In the courtroom, especially in the case of a jury trial, information which is presented to the court is subject to various limitations and controls.  For example, in the case involving whether a driver ran through a stop sign in Pennsylvania without stopping it might not be fair for the prosecution to introduce a prior conviction for drag racing in California ten years earlier.  The law of evidence places certain limits on the type and quality of information which can be presented in any given case.

I must confess to becoming hooked recently on old episodes of Perry Mason, the famous series which ran on television in the late 1950s.  The aggressive and often inept prosecutor, Hamilton Burger, would often object to testimony and evidence offered by Perry Mason as being “incompetent, irrelevant and immaterial”.  The fact of the matter is, Mr. Burger was often correct in his objections.

Competent evidence means evidence that is legally admissible to prove the point in question.  Direct testimony by a witness as to what he or she saw is competent evidence on the point.  Hearsay statements (i.e., statements by a witness as to what another witness said they saw) would not be competent evidence and would not be admissible.  In our example, a witness would be allowed to testify that he saw the car run through the stop sign; one would not be allowed to testify that they were told by a third party that the car ran through the stop sign.
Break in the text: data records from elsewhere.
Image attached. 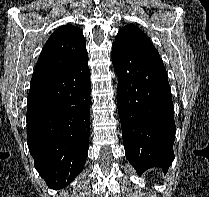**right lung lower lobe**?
Returning a JSON list of instances; mask_svg holds the SVG:
<instances>
[{"label": "right lung lower lobe", "mask_w": 209, "mask_h": 197, "mask_svg": "<svg viewBox=\"0 0 209 197\" xmlns=\"http://www.w3.org/2000/svg\"><path fill=\"white\" fill-rule=\"evenodd\" d=\"M27 143L48 186L61 189L83 169L89 148L88 54L46 79L30 84Z\"/></svg>", "instance_id": "right-lung-lower-lobe-1"}]
</instances>
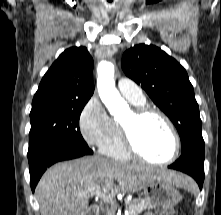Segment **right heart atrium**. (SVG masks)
<instances>
[{"instance_id": "d8ad5b80", "label": "right heart atrium", "mask_w": 221, "mask_h": 215, "mask_svg": "<svg viewBox=\"0 0 221 215\" xmlns=\"http://www.w3.org/2000/svg\"><path fill=\"white\" fill-rule=\"evenodd\" d=\"M79 130L85 142L100 146L110 135L112 119L98 98L91 97L79 117Z\"/></svg>"}]
</instances>
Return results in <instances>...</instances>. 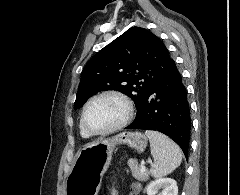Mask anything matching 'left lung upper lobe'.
I'll use <instances>...</instances> for the list:
<instances>
[{
    "label": "left lung upper lobe",
    "mask_w": 240,
    "mask_h": 195,
    "mask_svg": "<svg viewBox=\"0 0 240 195\" xmlns=\"http://www.w3.org/2000/svg\"><path fill=\"white\" fill-rule=\"evenodd\" d=\"M170 59L156 35L140 27L128 29L86 64L74 109L100 91L117 90L132 98L138 114L150 87L165 74Z\"/></svg>",
    "instance_id": "1"
}]
</instances>
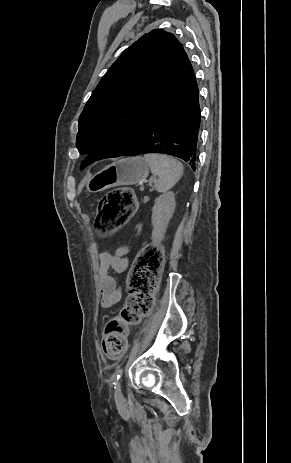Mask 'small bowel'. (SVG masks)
Here are the masks:
<instances>
[{
  "instance_id": "c3829d8e",
  "label": "small bowel",
  "mask_w": 291,
  "mask_h": 463,
  "mask_svg": "<svg viewBox=\"0 0 291 463\" xmlns=\"http://www.w3.org/2000/svg\"><path fill=\"white\" fill-rule=\"evenodd\" d=\"M128 247L121 246L115 253L102 252L97 267V284L100 292V306L111 308L123 298V287L118 284L110 271L123 273L128 267Z\"/></svg>"
}]
</instances>
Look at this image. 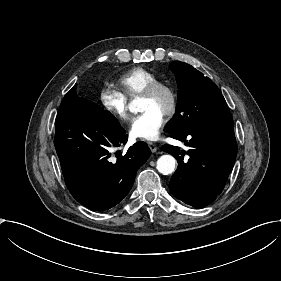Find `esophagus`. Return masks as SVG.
<instances>
[{
  "mask_svg": "<svg viewBox=\"0 0 281 281\" xmlns=\"http://www.w3.org/2000/svg\"><path fill=\"white\" fill-rule=\"evenodd\" d=\"M147 144H148V147L150 148V150H151L153 153L157 151V146H156L154 143L148 141Z\"/></svg>",
  "mask_w": 281,
  "mask_h": 281,
  "instance_id": "obj_1",
  "label": "esophagus"
}]
</instances>
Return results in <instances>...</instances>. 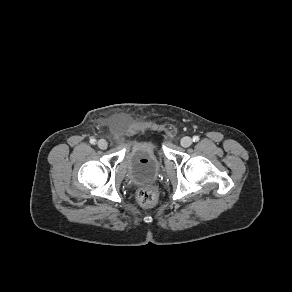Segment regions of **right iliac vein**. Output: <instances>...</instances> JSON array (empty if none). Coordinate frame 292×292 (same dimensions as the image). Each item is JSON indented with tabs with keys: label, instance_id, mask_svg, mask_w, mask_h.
<instances>
[{
	"label": "right iliac vein",
	"instance_id": "obj_1",
	"mask_svg": "<svg viewBox=\"0 0 292 292\" xmlns=\"http://www.w3.org/2000/svg\"><path fill=\"white\" fill-rule=\"evenodd\" d=\"M97 145H98V147H99L100 149H102V150H105V149H107V147H108V143H107V141L104 140V139H100V140L97 142Z\"/></svg>",
	"mask_w": 292,
	"mask_h": 292
}]
</instances>
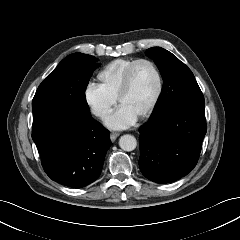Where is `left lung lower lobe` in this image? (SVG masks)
I'll return each mask as SVG.
<instances>
[{"mask_svg": "<svg viewBox=\"0 0 240 240\" xmlns=\"http://www.w3.org/2000/svg\"><path fill=\"white\" fill-rule=\"evenodd\" d=\"M206 131L202 105H175L149 119L139 129L142 174L160 184L189 174L198 162Z\"/></svg>", "mask_w": 240, "mask_h": 240, "instance_id": "1", "label": "left lung lower lobe"}]
</instances>
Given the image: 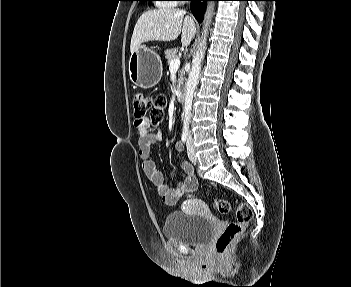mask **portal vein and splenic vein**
<instances>
[{
  "label": "portal vein and splenic vein",
  "mask_w": 351,
  "mask_h": 287,
  "mask_svg": "<svg viewBox=\"0 0 351 287\" xmlns=\"http://www.w3.org/2000/svg\"><path fill=\"white\" fill-rule=\"evenodd\" d=\"M180 66V59L179 58H175L170 62V69H177Z\"/></svg>",
  "instance_id": "portal-vein-and-splenic-vein-1"
}]
</instances>
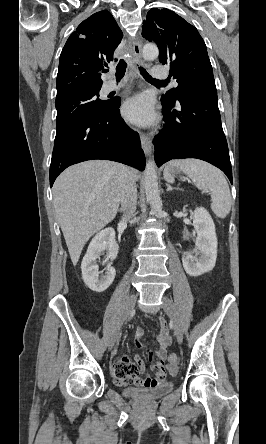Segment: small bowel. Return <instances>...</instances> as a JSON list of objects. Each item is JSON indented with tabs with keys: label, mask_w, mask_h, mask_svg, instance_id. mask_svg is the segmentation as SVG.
Masks as SVG:
<instances>
[{
	"label": "small bowel",
	"mask_w": 266,
	"mask_h": 444,
	"mask_svg": "<svg viewBox=\"0 0 266 444\" xmlns=\"http://www.w3.org/2000/svg\"><path fill=\"white\" fill-rule=\"evenodd\" d=\"M161 332L156 336L158 343V349L155 352L157 361L153 364V369L156 372L154 377H150L146 372V365L144 360L135 356L134 361L124 355L118 361L114 362L111 367V372L115 382L120 386H126L129 384H135L140 387L153 388L160 384L166 383V369L170 372H174L170 366H166L167 348L171 344V335L167 322L160 319ZM143 331L138 329L135 333L134 341L136 347L143 349L141 344V338ZM147 354L150 359L153 357V353L147 350Z\"/></svg>",
	"instance_id": "c3829d8e"
}]
</instances>
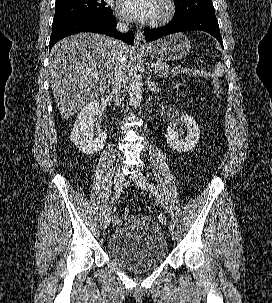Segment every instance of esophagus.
Here are the masks:
<instances>
[{
  "instance_id": "esophagus-1",
  "label": "esophagus",
  "mask_w": 272,
  "mask_h": 303,
  "mask_svg": "<svg viewBox=\"0 0 272 303\" xmlns=\"http://www.w3.org/2000/svg\"><path fill=\"white\" fill-rule=\"evenodd\" d=\"M134 45L139 48V47H146V41L143 35V32L141 30H137L135 33V40H134Z\"/></svg>"
}]
</instances>
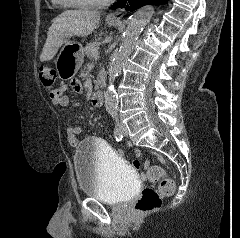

Relevance is also a requirement for the admission of evidence.  In our example above, a conviction for a different offense ten years earlier in another state would hardly be relevant to whether the driver in our example ran through the stop sign in Pennsylvania.  The only similarity between the two events is that they involve the same driver and an automobile.  The offenses are different, they are separated in time, and essentially bear no relation to one another.

For evidence to be material, it must have a logical connection to a fact or circumstance affecting the outcome of the case.  In our example, it might be material that the driver admitted at the scene that he was late for work, which might explain why he ran the stop sign.  It would not be material if a witness stated that he heard loud music coming from the car (it has nothing to do with whether or not the vehicle stopped for the stop sign.)

In the case of a jury trial, the trial judge is especially sensitive to preventing inflammatory but ultimately irrelevant information from being brought before the jury.  For example, in a shoplifting case, evidence offered that the defendant was a member of the Communist party would never be allowed because it is both irrelevant to the underlying case and potentially inflammatory to the detriment of the defendant.  In some cases, even relevant evidence is prohibited if it is so potentially inflammatory as to cause the jury to overreact to it.  This is why gruesome photographs of accident victims are sometimes not allowed to be shown to the jury, for fear that they might overreact in their judgment against the defendant.  In the end, it is all about the court’s control over the flow of competent, relevant, material evidence in order to arrive at a just outcome.